El Papa Santo Juan Pablo II

Autor: Josefa Romo Garlito

 

 

Al comenzar 2006, nos viene, de nuevo, el recuerdo de Juan Pablo II, que, en 2005, pasó a la Historia como el mayor Papa de los siglos, después de San Pedro. “Venido de un país lejano”, desconocido para la mayoría, la Providencia lo había elegido para una misión histórica y humana importantísima. Su figura fue creciendo más allá del sentir de los católicos y de los cristianos en general, hasta penetrar en gente de otro credo, e incluso en agnósticos y ateos. Todos supieron reconocer su extraordinaria contribución a la paz, para la que empleó a fondo su imaginación y esfuerzos.

Juan Pablo II fue un Papa santo, aclamado así por los fieles en seguida tras su muerte (“Santo súbito”, “santo ya”). No tardaremos en verle en los altares: Benedicto XVI ha escuchado la voz del pueblo. Fue el Papa de los jóvenes, con los que sintonizó como profesor universitario desde los primeros años de su sacerdocio. Conoció, en su propia tierra, la barbarie nazi y la opresión comunista, que no consideraban el derecho a la vida y a la libertad de la persona. En aquel ambiente, nació y creció su vocación sacerdotal, que se le reveló, ante el ejemplo de generosidad de los presbíteros, como un medio eficaz de ayuda a los hombres. Los que defienden la vida de todos, estiman su ent rega sin reservas a la tarea de potenciar la sensibilidad en favor de la dignidad humana, para lo que escribió la Encíclica “Evangelium Vitae”.

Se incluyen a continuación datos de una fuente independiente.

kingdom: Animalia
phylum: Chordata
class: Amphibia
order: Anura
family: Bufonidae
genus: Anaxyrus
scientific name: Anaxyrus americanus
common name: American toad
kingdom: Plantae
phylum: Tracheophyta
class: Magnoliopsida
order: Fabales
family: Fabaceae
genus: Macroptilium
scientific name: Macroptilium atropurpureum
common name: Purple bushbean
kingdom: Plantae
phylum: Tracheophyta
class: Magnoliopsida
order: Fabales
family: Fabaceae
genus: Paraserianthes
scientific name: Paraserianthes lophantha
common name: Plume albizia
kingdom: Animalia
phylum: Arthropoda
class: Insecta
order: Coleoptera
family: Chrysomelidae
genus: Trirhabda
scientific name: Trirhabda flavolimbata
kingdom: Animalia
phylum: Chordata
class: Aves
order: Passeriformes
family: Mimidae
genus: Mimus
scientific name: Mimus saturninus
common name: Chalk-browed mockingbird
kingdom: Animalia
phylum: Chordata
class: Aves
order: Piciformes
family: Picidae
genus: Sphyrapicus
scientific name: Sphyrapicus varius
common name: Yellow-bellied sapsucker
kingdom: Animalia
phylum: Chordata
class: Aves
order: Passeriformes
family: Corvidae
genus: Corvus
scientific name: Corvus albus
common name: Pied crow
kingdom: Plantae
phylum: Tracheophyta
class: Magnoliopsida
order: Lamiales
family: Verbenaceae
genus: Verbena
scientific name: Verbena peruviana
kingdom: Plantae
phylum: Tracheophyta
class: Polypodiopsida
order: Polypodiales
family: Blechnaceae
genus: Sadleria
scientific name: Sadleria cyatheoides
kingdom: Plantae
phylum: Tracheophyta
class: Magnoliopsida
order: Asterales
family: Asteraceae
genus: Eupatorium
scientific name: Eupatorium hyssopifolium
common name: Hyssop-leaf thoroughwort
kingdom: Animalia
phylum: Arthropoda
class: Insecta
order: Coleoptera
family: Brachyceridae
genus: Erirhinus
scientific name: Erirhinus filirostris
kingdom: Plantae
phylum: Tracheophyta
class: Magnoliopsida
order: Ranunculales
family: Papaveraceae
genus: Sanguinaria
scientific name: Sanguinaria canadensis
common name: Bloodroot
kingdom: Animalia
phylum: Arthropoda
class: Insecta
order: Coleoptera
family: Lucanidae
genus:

Sabía que el miedo paraliza el espíritu y la voluntad. Él nunca lo tuvo, y, desde el principio de su sacerdocio, como después del atentado que pudo costarle la vida, no paró de gritarnos a todos: “No tengáis miedo; abrid de par en par las puertas a Cristo”. Bien sabía él, lo que decía: las suyas siempre las tuvo abiertas, hasta que el Señor, de par en par, le abrió las del Cielo.